Title TEI and lemon: a comparative study on the lexical encoding and interoperability

In this study, we examine questions pertaining to interoperability between the Text Encoding Initiative (TEI) Guidelines for encoding dictionaries1 and the lexicon model for ontologies (lemon), which has been developed in the context of the W3C OntologyLexica Community Group. The OntoLex Community Group Specification2 contains a section dedicated to clarifying the systems relation to other models of lexical encoding, which covers SKOS(-XL), LMF (Lexical Markup Framework), and the Open Annotation standard but lacks a comparison with TEI. We think that such a comparison is needed; also since issues of bringing the TEI into the world of Linked Open Data and making use of ontologies have continued to gain interest within the TEI community.

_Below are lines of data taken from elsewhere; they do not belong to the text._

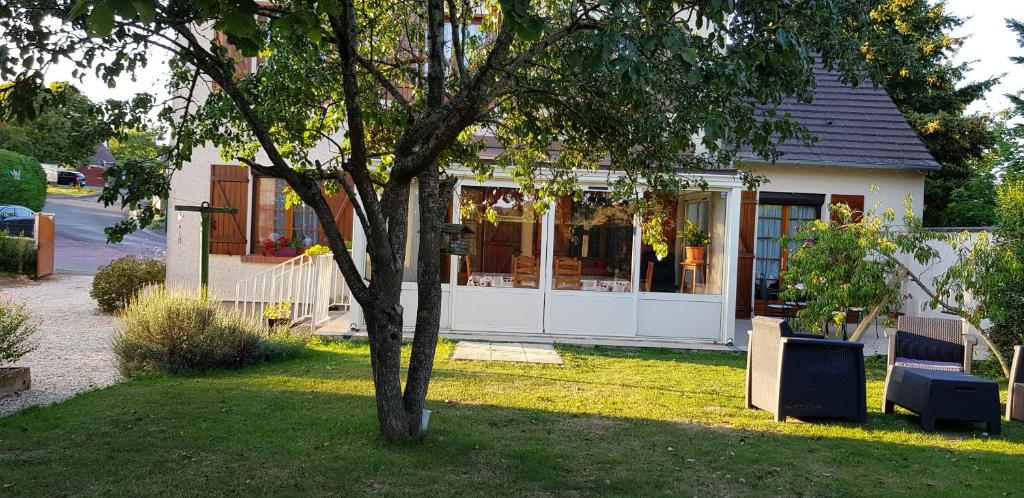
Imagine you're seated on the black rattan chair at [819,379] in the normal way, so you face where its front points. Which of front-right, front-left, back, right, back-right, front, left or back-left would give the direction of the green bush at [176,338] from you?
back

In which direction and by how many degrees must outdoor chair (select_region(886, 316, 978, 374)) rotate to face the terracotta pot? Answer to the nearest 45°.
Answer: approximately 135° to its right

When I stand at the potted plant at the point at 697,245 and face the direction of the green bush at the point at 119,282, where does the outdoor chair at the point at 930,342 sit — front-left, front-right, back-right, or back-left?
back-left

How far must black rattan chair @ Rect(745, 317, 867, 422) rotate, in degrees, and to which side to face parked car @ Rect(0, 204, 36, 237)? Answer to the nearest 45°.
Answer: approximately 135° to its left

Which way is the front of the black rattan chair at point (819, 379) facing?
to the viewer's right

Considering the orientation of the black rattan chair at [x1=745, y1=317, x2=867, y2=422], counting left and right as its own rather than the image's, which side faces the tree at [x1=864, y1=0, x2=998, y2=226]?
left

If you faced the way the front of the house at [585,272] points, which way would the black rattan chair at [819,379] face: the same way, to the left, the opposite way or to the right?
to the left

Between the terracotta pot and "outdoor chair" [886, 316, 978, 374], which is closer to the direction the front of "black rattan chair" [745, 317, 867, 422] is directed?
the outdoor chair

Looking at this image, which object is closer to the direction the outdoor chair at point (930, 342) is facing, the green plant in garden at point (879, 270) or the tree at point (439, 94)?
the tree

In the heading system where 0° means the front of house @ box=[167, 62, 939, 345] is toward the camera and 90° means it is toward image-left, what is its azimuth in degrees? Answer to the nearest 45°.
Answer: approximately 0°

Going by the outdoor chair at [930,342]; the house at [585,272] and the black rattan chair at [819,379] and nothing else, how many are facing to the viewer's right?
1

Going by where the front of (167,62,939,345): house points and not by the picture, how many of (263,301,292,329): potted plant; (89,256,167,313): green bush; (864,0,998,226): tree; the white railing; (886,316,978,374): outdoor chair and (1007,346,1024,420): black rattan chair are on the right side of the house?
3
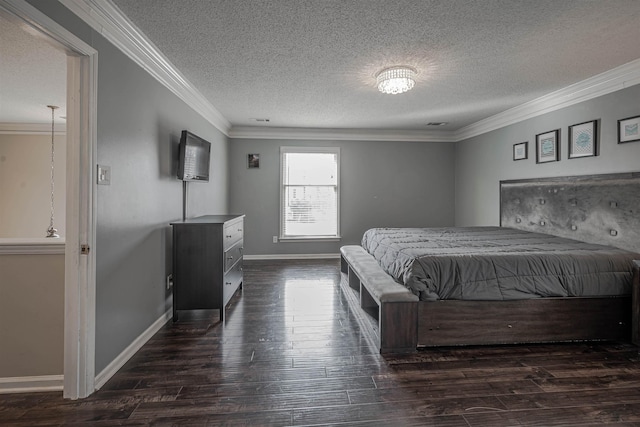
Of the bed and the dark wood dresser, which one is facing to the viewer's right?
the dark wood dresser

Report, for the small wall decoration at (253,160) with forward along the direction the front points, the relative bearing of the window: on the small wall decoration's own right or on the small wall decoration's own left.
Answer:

In our study, we focus on both TEI and the different modules of lemon in aspects of their technical data models, as well as their respective capacities to adequately express certain linguistic features. For this purpose, we have encoded examples in both systems from multiple sources, including historical and dialectal dictionaries, in which we give particular focus on compounds and different types of variation in the lexical entries. In identifying the non-compatible aspects of these systems, we seek to point out and discuss some of the potential linguistic and technical benefits and potential downsides of using each system for one’s lexical data, also taking into consideration aspects related to the publication of lexicographic data in the Linked Data cloud.